Seligor's Castle, fun for all the children of the world. Rhymes n Rhythm
RHYTHM AND RHYME PRESENT
RHYTHM AND RHYMES
ESPECIALLY FOR YOU
Today my wonderful husband Peter excelled himself again by bringing me home a brilliant book from a car-boot sale. Costing only 20p (it was 1½d way back whenever the book was published) it is full of 40 poems for Junior and Intermediate Classes. Not all the poems have authors, some as usual have remained anonymous for years. The little book is No. 91. of the Green's Scholastic Series of Poetry, of which I have a few in my Library already but you can imagine how excited I was to have this one to add to it. I shall be adding the poems to various pages on all four of my websites and I hope you will find them all very enjoyable both for yourselves and your friends.
Eliza Cook (24 December 1818 – 23 September 1889)
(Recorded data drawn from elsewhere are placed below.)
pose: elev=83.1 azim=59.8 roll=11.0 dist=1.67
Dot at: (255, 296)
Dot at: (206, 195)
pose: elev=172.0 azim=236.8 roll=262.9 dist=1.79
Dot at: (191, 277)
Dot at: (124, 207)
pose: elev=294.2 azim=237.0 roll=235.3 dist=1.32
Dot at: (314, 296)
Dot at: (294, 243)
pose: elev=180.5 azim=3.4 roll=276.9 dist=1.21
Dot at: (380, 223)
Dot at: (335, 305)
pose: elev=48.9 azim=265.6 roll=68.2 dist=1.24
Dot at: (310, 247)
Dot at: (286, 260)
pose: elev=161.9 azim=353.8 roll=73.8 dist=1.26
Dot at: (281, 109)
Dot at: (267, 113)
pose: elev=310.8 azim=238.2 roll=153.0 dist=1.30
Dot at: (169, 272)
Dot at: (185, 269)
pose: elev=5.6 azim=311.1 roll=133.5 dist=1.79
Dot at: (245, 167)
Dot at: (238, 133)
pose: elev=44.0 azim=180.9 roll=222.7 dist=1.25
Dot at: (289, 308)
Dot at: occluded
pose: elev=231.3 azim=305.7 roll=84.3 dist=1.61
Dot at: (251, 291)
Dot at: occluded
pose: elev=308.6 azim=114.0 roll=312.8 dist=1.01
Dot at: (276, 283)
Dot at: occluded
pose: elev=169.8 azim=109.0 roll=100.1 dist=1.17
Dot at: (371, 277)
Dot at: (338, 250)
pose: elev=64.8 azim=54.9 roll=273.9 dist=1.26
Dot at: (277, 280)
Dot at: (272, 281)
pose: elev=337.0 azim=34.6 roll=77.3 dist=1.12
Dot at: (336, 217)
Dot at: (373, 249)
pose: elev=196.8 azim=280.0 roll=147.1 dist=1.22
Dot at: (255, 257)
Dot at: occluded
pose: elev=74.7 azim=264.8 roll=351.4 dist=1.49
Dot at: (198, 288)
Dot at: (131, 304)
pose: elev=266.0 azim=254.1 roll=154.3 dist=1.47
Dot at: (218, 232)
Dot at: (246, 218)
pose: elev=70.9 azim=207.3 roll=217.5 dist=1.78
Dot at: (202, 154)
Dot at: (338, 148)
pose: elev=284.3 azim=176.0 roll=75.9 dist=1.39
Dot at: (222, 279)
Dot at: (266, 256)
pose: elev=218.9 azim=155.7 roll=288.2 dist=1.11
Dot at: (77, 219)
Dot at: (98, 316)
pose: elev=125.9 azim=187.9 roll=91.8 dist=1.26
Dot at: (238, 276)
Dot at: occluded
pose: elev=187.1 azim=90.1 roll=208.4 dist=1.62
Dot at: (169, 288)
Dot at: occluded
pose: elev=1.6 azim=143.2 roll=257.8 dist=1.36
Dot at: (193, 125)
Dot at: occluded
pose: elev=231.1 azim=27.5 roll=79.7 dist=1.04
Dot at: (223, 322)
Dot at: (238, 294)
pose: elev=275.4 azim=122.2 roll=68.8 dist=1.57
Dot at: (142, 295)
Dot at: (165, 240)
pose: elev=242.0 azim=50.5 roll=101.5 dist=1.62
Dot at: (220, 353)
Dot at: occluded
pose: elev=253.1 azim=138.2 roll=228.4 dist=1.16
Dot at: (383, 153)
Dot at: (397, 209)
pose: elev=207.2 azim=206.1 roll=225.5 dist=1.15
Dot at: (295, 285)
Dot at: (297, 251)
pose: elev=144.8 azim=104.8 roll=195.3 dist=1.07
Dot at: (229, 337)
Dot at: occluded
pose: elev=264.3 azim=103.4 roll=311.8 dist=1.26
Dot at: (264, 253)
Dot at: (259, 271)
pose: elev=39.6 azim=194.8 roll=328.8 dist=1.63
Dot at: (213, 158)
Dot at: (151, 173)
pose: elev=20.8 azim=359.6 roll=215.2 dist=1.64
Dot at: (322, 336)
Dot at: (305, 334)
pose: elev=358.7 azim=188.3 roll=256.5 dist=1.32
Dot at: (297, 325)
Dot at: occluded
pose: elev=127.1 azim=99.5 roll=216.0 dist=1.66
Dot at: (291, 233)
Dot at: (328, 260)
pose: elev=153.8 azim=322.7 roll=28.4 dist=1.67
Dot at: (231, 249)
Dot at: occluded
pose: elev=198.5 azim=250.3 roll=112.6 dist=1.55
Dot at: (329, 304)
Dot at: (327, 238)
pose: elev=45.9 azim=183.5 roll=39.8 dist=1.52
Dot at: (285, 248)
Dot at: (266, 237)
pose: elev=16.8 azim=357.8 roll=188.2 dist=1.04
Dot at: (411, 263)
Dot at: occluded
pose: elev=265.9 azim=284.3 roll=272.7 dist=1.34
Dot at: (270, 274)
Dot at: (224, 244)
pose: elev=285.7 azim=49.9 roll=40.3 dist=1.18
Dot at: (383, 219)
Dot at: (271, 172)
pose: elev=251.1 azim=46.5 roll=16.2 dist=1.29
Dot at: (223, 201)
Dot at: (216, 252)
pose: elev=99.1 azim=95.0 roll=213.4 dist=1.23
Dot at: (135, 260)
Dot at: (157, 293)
was an English author, Chartist poet and writer born in London Road, Southwark.
RHYTHM AND RHYMES
ESPECIALLY FOR YOU
The Pot Calling the Kettle Black
"Bubble!" said the pot to the dancing kettle
(Who was in fine fettle)
"You are black as soot!"
"Pouffe!" said the kettle to the jiggety pot
(Who was feeling hot)
"You are black as a beetle!"
"Bubble. ubble, ubble," said the pot in wrath
With his voice full of broth
"I will get you into trouble."
"Fiddle, diddle, diddle," said the kettle in a rage
(He was old for his age)
"You have soup down your middle!"
"Fuss, fuss, fuss," gissed the pot on the fire
Boiling higher and higher,
"You're spitting like the puss!"
"I'll make you behave," said the kettle from above
As he spat from the stove
"You're a rogue and a knave!"
"Bother, bother, bother," said the cook running in,
"What a fuss, what a din,
"You're as black as each other!"
This little verse was writen by Anne Pauline Clarke was born in Kirkby-in-Ashfield in Nottinghamshire in 1921. She attended schools in London and Colchester. Until 1943 she studied English at Somerville College, Oxford, then worked as a journalist and wrote for children's magazines. Between 1948 and 1972 she wrote books for children. Her best-known work is The Twelve and the Genii which won the Carnegie Medal in 1962 and the Deutscher Jugendliteraturpreis in 1968.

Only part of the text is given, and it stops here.